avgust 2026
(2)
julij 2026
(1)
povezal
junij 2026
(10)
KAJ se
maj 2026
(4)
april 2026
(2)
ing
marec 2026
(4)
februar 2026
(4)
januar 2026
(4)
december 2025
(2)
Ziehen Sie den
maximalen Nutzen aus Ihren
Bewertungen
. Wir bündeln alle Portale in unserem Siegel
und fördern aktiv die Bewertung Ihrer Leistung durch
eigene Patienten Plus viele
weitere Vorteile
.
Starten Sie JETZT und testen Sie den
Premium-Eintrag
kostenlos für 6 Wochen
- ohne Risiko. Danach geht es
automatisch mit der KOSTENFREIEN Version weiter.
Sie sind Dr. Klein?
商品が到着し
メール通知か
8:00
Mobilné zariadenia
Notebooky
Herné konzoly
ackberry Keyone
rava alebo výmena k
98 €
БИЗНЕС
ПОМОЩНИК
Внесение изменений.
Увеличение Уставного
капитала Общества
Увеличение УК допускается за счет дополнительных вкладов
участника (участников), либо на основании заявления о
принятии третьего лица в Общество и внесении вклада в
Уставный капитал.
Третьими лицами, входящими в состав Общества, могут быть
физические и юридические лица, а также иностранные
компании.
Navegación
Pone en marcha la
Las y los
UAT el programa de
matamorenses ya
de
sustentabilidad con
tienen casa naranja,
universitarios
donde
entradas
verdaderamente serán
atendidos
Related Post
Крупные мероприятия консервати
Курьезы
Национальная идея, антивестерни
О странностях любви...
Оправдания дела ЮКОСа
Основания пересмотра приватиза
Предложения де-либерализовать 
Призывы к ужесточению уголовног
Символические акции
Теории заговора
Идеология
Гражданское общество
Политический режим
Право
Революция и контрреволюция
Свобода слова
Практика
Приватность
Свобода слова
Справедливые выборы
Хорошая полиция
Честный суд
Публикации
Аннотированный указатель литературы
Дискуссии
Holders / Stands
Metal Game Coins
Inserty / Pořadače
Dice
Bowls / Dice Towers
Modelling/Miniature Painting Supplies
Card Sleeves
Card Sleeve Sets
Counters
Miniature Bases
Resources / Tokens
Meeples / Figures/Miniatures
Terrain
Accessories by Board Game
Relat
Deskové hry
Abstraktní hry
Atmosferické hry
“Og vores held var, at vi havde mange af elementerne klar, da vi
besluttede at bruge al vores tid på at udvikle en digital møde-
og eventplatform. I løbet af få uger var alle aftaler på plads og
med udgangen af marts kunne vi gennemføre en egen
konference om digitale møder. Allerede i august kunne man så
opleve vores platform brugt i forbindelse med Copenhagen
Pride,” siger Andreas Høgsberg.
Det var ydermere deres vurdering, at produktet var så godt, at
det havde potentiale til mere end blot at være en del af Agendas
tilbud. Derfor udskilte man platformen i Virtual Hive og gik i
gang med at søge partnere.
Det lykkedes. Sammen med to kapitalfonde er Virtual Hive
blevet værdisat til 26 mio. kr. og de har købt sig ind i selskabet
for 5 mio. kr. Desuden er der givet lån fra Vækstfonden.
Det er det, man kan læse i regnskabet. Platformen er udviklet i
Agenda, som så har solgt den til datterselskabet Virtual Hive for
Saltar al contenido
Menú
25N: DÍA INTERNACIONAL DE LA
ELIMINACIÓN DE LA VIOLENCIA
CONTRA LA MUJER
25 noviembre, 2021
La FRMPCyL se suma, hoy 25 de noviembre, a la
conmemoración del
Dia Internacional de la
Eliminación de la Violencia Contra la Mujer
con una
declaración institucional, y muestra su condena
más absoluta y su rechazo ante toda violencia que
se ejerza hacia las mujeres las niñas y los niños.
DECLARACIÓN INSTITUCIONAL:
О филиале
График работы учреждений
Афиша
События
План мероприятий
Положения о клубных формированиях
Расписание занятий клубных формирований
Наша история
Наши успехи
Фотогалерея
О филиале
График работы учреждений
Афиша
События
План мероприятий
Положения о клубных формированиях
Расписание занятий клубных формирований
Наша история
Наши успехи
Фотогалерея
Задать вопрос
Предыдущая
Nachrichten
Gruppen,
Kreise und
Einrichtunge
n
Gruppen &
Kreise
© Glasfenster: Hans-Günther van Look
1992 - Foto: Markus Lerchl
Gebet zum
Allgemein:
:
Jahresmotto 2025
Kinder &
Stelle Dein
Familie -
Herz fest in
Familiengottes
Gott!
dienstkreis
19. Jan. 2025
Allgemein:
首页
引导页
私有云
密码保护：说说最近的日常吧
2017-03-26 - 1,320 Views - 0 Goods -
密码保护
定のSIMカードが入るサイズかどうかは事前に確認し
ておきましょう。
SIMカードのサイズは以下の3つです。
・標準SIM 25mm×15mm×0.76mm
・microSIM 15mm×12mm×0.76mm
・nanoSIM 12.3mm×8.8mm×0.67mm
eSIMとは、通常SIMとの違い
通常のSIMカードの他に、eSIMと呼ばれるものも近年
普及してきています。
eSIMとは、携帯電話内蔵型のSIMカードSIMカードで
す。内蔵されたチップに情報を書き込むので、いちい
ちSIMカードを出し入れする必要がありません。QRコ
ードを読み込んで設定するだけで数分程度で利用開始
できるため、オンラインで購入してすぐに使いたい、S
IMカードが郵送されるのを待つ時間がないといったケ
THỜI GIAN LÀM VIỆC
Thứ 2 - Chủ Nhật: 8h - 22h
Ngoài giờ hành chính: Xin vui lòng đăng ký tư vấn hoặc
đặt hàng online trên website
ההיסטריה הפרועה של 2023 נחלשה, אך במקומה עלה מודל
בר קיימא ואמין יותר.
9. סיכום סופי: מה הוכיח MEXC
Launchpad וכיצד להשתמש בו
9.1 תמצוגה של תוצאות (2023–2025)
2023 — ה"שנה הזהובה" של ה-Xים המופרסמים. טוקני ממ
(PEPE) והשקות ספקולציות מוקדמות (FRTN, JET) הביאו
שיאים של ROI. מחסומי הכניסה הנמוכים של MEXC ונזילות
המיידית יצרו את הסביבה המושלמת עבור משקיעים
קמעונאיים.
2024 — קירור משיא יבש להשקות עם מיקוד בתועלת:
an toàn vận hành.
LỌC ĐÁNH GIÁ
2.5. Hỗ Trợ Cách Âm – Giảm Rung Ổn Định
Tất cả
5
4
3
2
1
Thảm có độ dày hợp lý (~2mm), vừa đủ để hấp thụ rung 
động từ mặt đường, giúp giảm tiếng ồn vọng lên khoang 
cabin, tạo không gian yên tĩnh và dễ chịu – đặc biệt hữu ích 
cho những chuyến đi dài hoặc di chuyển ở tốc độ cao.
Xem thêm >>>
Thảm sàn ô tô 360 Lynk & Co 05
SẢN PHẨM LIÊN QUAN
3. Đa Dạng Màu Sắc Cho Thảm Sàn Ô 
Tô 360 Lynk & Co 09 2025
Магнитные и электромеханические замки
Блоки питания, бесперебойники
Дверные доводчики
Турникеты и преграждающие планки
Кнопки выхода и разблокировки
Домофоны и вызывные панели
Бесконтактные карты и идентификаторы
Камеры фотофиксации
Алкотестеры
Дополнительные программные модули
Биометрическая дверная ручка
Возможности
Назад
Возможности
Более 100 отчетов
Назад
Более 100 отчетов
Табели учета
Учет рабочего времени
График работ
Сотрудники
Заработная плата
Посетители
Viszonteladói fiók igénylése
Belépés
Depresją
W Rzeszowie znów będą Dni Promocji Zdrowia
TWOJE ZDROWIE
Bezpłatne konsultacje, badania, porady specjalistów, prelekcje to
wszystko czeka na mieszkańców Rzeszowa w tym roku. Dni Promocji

◆ What is expected
Copy out each line of the listing where the string "MEXC" appears.

◆ Response
9. סיכום סופי: מה הוכיח MEXC
שיאים של ROI. מחסומי הכניסה הנמוכים של MEXC ונזילות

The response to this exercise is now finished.